Alors oui, bien sûr, on trouvera des raisons biographiques, et du coup psychanalytiques, pour expliquer la récurrence de tous ces thèmes, à valeur de symptômes, qui spécifient le cinéma d'Hitchcock (présents dès ses premiers films, et tout particulièrement Blackmail, je me répète), il n'en reste pas moins que le plaisir (sinon la jouissance, dans le cas de North by Northwest) procuré par la vision de ses films tient en premier lieu au mouvement qu'Hitchcock y dessine pour chaque plan (déjà storyboardé), qu'il s'agisse des corps mais aussi des regards, à diriger suivant le bon axe, dans la bonne direction. Une "vectorisation" que le spectateur ne perçoit pas spécialement mais dont il subit l'effet, inconsciemment, favorisant, davantage que l'identification au personnage, une sorte de subordination visuelle, qui fait qu'il (le spectateur) s'engage lui aussi, par le regard, dans la direction souhaitée. Ce par quoi il sort de sa passivité (position que certains diront féminine), signifiant qu'il n'est pas "l'idiot" (que d'autres diront masculin) du proverbe chinois, puisque regardant non pas le doigt du "sage" Hitchcock (pas si sage que ça du fait de sa névrose et de ses phobies), mais ce que le doigt désigne: la "lune", soit la force irradiante du plan. Et que si chez Hitchcock la femme subit davantage la "violence" de l'homme qu'elle ne lui témoigne un plus grand savoir, c'est aussi que l'efficace ne se mesure pas en quantités. L'impact d'une scène, isolée parce qu'inattendue, où une femme fait comprendre à l'homme qu'elle en sait plus que lui, et plus encore qu'elle en sait trop, est aussi fort sinon plus que les conséquences, elles attendues, qui voit l'homme essayer par tous les moyens de l'empêcher de parler (et nul besoin, pour expliquer l'angoisse qu'une telle menace crée chez l'homme, de remonter à la "peur de la castration").

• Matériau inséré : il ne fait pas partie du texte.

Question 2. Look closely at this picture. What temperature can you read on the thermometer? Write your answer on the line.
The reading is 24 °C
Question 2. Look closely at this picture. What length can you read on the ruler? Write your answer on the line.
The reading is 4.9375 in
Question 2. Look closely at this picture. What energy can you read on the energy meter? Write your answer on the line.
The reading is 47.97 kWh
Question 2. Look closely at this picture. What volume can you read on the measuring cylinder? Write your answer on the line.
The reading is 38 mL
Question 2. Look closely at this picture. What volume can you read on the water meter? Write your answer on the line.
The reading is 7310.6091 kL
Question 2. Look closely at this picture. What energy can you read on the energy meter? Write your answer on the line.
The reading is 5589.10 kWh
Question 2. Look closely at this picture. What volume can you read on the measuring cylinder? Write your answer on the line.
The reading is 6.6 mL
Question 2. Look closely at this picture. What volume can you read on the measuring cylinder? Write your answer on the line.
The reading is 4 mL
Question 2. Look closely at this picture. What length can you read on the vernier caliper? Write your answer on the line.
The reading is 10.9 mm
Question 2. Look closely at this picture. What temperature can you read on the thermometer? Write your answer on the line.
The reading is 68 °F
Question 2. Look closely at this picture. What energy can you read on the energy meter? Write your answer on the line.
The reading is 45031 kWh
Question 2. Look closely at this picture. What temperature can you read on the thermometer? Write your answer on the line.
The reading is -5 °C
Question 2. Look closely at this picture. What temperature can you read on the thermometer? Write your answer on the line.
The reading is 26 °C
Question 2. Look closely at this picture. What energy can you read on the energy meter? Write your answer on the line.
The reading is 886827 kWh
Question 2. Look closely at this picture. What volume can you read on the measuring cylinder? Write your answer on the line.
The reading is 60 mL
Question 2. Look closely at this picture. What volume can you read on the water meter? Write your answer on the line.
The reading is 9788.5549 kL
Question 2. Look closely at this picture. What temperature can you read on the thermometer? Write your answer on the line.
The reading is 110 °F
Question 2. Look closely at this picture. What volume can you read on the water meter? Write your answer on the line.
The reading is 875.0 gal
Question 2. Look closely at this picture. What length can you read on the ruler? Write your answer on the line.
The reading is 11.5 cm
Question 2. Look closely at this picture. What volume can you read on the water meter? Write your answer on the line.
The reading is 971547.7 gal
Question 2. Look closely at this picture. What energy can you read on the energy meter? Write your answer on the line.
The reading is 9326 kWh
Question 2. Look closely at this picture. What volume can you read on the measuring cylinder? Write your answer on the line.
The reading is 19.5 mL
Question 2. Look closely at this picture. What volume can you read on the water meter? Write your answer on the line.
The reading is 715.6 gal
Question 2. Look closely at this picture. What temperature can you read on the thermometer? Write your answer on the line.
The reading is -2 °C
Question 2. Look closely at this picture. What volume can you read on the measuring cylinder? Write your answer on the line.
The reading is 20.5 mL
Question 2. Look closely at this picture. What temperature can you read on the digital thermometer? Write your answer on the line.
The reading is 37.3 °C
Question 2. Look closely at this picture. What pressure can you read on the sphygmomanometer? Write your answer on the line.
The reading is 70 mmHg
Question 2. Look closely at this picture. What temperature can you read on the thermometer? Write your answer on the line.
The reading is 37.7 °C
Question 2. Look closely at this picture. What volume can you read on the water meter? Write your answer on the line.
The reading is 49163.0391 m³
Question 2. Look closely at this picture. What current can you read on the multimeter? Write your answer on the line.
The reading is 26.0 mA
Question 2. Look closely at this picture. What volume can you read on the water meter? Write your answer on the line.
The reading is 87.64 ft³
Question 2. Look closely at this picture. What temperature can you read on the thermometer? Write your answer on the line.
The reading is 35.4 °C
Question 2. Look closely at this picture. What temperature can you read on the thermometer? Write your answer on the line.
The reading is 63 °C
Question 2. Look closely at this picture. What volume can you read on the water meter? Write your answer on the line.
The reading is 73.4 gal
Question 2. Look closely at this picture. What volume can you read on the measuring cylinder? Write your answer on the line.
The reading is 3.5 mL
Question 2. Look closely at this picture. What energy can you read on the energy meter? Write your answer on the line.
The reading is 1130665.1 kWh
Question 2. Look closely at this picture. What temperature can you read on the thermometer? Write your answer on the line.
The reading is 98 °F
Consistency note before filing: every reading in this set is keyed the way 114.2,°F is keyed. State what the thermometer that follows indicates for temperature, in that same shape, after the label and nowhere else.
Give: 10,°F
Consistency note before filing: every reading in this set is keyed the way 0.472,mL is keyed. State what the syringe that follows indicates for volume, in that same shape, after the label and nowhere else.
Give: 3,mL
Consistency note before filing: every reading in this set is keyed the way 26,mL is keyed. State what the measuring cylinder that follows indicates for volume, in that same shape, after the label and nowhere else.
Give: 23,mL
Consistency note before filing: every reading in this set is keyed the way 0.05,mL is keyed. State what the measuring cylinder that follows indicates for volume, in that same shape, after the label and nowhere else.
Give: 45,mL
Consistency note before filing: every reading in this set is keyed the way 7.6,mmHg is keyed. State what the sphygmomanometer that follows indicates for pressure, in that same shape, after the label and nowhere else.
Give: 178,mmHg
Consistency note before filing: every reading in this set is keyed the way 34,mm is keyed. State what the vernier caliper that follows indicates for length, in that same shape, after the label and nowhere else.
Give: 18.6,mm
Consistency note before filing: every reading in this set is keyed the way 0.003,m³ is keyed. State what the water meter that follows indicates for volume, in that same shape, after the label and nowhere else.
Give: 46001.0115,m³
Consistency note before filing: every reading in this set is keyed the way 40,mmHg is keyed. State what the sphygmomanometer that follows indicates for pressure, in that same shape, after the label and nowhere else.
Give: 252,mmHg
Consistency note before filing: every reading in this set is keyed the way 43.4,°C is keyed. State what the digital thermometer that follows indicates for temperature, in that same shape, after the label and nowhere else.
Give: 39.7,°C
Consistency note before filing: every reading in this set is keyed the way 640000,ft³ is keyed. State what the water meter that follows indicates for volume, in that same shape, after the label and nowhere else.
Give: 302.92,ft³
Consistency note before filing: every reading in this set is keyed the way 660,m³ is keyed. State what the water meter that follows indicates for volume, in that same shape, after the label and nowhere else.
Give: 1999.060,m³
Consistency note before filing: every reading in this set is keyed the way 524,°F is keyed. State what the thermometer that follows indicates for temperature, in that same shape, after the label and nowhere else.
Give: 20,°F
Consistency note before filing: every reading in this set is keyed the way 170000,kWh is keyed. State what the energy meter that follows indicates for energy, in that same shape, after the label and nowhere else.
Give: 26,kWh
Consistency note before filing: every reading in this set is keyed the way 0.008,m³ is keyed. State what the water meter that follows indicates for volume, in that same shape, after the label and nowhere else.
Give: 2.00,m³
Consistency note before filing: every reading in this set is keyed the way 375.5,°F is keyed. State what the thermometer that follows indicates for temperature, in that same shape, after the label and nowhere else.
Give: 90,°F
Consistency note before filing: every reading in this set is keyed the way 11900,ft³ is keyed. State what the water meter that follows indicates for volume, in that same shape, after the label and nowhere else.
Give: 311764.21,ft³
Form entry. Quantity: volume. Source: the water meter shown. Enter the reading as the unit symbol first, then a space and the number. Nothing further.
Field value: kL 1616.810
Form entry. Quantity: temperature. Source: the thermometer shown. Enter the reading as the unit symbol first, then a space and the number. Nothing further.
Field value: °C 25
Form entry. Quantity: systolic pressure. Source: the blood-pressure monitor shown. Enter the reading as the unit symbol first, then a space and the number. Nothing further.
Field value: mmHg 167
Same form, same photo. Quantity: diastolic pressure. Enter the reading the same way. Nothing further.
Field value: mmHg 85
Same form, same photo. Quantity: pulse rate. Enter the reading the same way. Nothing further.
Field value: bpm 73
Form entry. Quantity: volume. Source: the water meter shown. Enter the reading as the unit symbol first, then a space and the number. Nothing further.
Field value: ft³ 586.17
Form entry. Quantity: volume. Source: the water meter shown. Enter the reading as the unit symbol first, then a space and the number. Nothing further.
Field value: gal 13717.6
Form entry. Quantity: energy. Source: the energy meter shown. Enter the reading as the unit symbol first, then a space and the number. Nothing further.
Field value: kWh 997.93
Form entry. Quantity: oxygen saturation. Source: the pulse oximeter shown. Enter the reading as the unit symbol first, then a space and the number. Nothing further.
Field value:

Le paradoxe est là. La misogynie d'Hitchcock n'existe pas, non parce qu'il sait pointer par endroits la résistance de femmes au pouvoir patriarcal, mais parce que ces phases d'empathie totale pour la femme, le plus souvent circonscrites mais parfois occupant la majeure partie du film (cf. dans Blackmail, oui encore, j'insiste, l'état psychologique de l'héroïne après le double trauma qu'ont représenté la tentative de viol + le meurtre), seraient comme des lâcher-prise dans la mise en scène, résonnant avec une telle force qu'ils semblent traduire un profond sentiment d'angoisse, voire de culpabilité, non seulement chez la femme, mais également chez l'homme (par effet de miroir) et peut-être même Hitchcock, par rapport à quoi? je ne m'aventurerai pas... en tout cas si forts que s'en trouvent effacées, comme oubliées, les questions qu'on était jusque-là en droit de se poser en regardant le film, quant à la misogynie de Hitch et au rôle dominant, patriarcal, du regard masculin dans son œuvre.